▶ [WORK REQUIRED]: Identify each line below containing the string "Assessment" and copy it.

▶ [RECORDS SHOWN]:
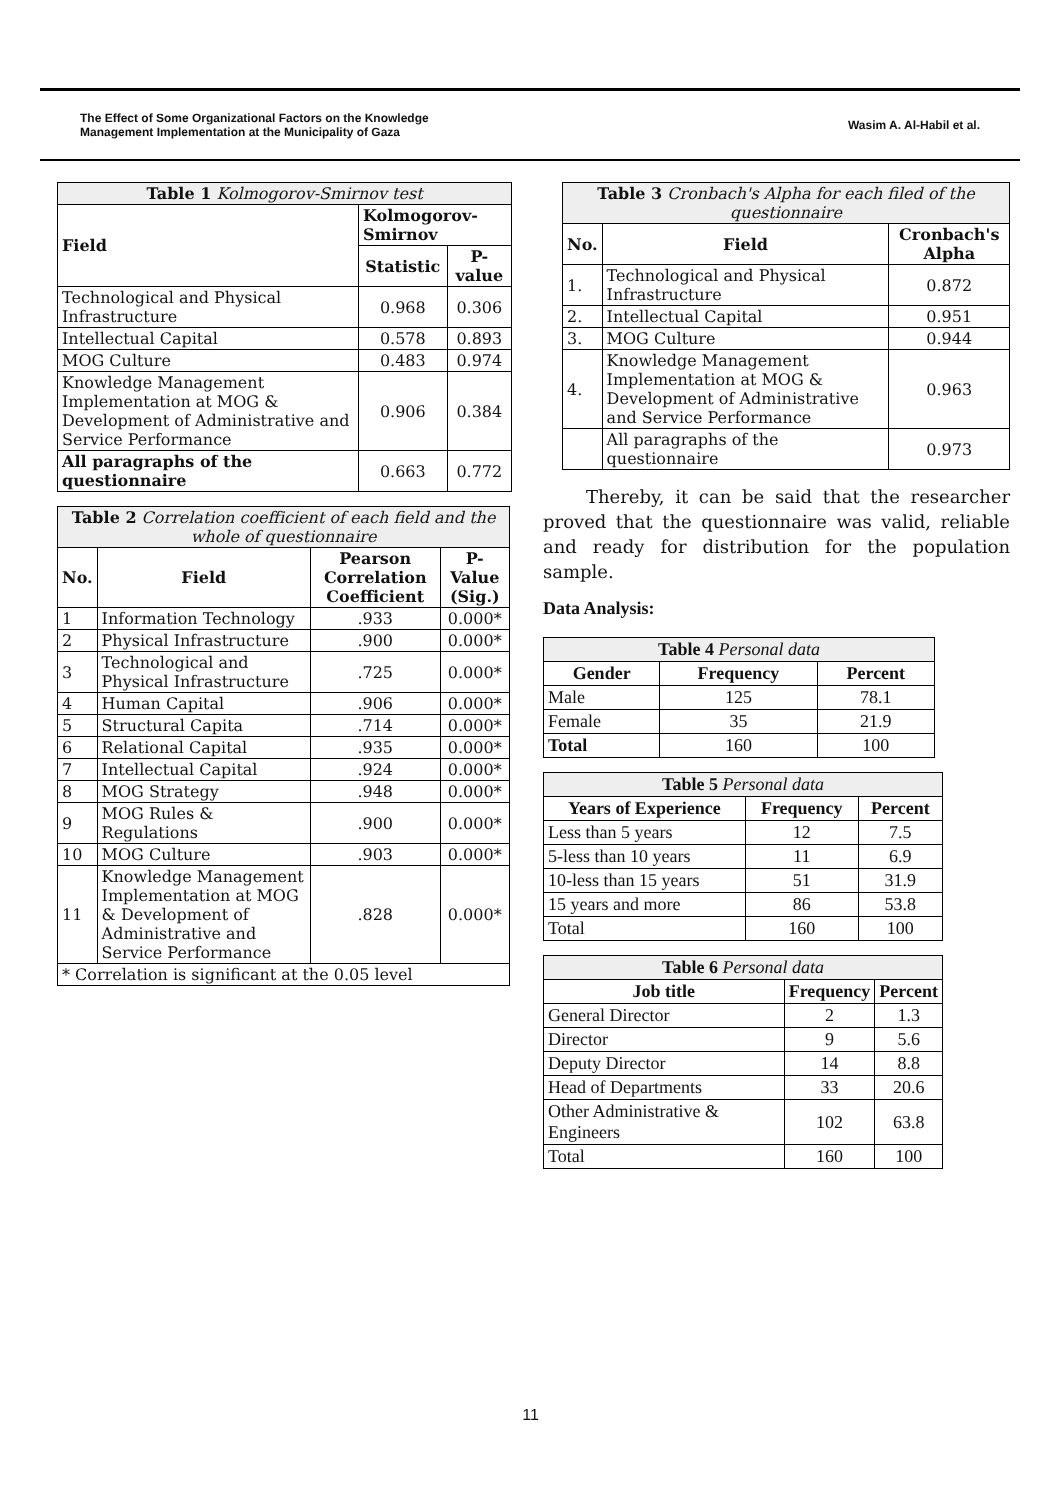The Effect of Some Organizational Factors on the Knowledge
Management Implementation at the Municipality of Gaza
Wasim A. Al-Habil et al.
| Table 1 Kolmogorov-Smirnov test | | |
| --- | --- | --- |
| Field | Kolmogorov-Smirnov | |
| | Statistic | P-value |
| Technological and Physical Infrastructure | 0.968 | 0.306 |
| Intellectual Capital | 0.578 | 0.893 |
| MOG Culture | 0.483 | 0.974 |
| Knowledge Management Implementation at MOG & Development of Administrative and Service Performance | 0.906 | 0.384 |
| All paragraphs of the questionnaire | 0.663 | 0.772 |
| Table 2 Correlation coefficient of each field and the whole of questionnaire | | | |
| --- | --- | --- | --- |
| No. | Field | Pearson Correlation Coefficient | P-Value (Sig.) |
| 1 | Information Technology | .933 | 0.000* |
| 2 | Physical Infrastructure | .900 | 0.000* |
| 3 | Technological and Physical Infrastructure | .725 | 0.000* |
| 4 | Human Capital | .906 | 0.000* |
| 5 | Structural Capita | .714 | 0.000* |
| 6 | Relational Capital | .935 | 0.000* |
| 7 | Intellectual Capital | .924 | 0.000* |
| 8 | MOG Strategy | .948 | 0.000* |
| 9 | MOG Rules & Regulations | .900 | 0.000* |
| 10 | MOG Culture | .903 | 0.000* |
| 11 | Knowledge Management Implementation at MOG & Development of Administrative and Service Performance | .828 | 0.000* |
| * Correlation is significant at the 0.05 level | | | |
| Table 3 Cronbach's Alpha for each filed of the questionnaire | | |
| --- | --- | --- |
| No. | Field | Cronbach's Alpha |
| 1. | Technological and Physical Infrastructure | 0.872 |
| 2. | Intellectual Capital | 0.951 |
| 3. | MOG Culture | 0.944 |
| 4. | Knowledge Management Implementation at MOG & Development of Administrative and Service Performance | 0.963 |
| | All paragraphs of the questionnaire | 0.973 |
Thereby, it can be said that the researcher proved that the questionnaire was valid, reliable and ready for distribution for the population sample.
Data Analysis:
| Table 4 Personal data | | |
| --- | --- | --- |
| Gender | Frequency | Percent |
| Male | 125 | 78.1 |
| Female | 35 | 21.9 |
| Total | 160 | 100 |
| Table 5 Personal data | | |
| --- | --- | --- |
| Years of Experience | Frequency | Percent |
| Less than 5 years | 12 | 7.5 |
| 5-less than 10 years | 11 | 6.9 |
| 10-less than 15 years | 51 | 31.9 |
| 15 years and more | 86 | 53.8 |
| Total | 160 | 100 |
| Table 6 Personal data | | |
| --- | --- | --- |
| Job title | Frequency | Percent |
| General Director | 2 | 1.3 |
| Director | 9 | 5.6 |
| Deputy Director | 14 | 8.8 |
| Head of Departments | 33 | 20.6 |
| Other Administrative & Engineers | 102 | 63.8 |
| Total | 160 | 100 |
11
* * *
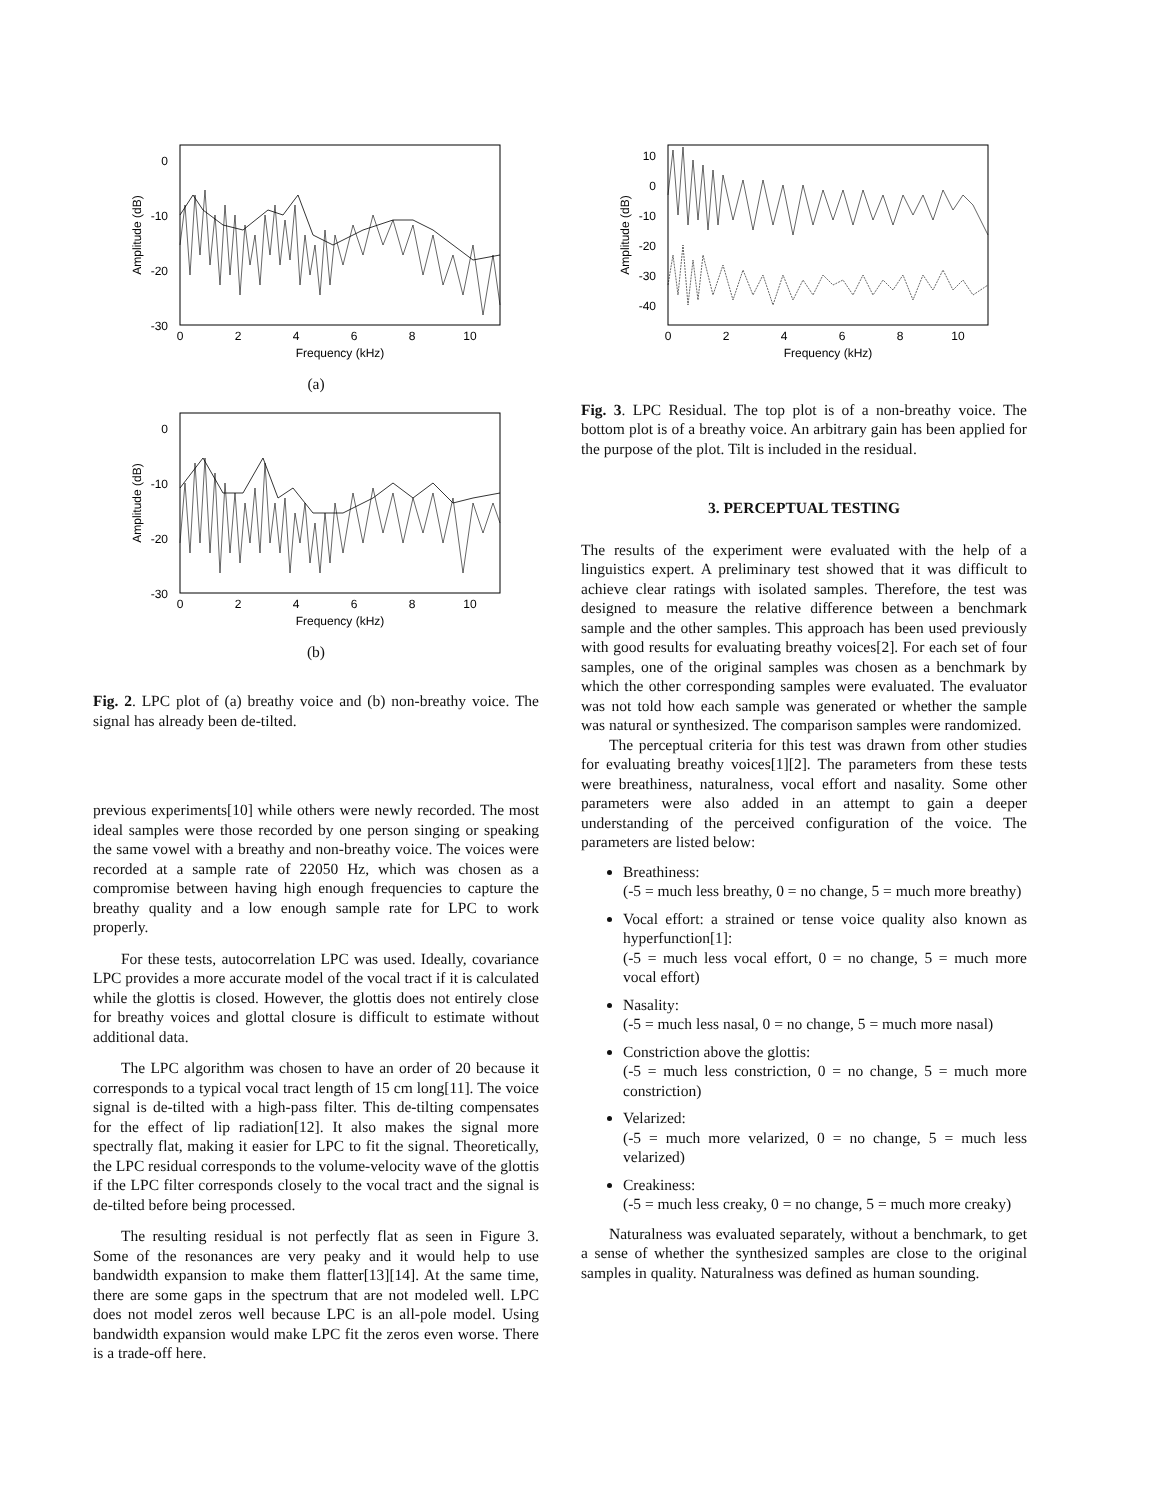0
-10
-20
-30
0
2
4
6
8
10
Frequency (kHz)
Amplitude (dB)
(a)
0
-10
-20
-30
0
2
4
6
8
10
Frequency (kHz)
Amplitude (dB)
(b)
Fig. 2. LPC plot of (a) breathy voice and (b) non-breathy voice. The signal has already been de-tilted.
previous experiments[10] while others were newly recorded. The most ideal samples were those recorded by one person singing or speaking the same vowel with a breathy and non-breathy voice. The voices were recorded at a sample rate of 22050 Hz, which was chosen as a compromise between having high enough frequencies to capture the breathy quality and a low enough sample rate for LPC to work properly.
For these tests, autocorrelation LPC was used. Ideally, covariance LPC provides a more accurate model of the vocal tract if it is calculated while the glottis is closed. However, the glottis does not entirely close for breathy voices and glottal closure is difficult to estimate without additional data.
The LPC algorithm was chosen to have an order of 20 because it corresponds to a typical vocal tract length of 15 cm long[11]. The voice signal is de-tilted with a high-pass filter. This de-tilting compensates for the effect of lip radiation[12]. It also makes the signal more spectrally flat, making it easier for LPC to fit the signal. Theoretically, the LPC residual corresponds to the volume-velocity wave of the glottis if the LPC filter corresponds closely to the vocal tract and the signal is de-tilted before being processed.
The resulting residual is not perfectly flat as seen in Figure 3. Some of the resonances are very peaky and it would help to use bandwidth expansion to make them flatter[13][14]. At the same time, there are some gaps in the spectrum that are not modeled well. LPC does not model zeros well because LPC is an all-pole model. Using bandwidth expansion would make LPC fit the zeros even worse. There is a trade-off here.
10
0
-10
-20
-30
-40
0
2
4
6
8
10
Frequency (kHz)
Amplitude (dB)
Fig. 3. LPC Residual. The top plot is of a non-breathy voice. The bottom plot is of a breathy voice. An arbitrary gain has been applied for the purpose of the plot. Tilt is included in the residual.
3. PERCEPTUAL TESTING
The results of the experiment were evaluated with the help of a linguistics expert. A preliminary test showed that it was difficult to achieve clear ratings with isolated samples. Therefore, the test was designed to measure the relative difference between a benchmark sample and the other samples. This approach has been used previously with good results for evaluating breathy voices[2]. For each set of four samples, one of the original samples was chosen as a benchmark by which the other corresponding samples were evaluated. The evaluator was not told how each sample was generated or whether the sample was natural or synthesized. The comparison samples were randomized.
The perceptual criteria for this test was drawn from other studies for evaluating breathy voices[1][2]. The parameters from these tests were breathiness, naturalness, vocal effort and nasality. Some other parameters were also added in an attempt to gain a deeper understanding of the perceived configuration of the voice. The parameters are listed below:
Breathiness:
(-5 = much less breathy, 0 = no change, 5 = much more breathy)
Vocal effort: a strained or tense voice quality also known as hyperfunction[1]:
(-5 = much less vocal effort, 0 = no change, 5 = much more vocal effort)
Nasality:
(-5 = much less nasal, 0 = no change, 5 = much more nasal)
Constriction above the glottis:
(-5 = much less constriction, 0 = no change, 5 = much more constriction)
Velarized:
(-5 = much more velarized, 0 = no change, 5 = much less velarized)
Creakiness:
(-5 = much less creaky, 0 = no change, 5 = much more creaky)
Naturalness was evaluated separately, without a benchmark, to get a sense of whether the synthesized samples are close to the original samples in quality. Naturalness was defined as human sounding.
---
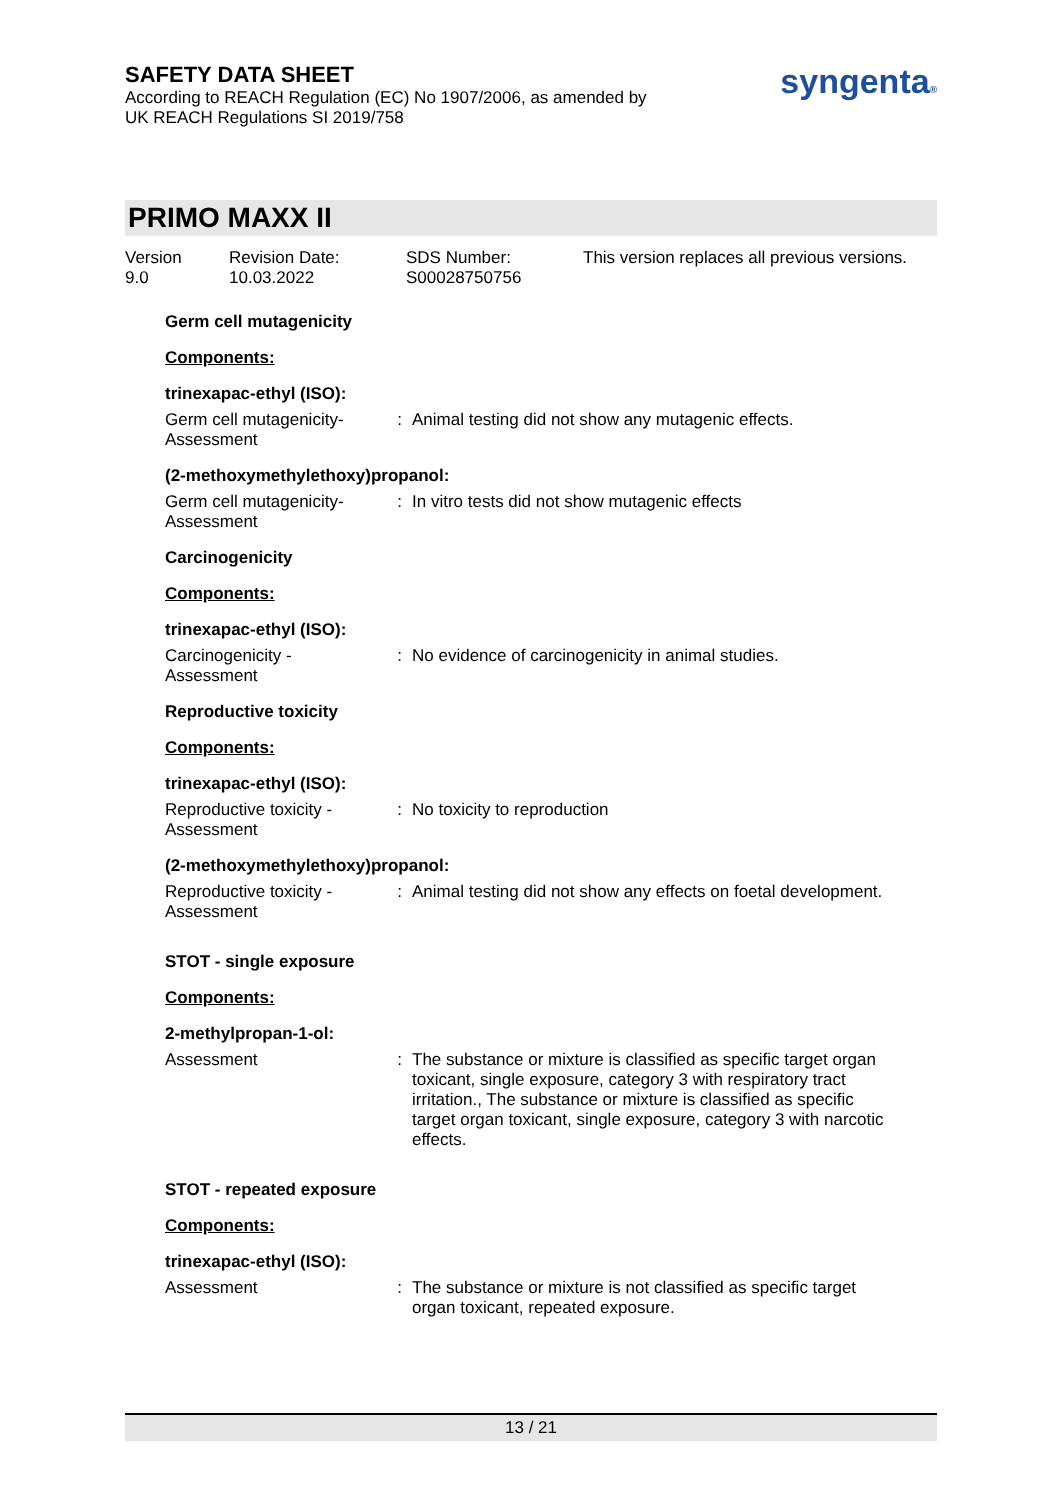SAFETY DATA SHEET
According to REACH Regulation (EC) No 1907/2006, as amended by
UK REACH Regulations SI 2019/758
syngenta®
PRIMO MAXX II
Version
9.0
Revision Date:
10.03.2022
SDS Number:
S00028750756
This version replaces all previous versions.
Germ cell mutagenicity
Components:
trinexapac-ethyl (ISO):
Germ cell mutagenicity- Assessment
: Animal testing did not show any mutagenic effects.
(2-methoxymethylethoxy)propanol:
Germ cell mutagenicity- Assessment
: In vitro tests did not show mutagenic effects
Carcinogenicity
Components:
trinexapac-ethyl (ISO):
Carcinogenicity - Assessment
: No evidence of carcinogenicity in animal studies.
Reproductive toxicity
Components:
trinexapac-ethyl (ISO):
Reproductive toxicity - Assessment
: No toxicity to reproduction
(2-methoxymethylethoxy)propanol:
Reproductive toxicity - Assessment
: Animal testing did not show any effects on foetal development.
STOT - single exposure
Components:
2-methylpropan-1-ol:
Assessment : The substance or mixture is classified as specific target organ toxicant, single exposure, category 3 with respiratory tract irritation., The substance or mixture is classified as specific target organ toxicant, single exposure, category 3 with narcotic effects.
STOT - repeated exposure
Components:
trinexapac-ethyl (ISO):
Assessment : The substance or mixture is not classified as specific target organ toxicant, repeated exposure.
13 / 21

▶ [YOUR SOLUTION]:
Germ cell mutagenicity- Assessment
Germ cell mutagenicity- Assessment
Carcinogenicity - Assessment
Reproductive toxicity - Assessment
Reproductive toxicity - Assessment
Assessment : The substance or mixture is classified as specific target organ toxicant, single exposure, category 3 with respiratory tract irritation., The substance or mixture is classified as specific target organ toxicant, single exposure, category 3 with narcotic effects.
Assessment : The substance or mixture is not classified as specific target organ toxicant, repeated exposure.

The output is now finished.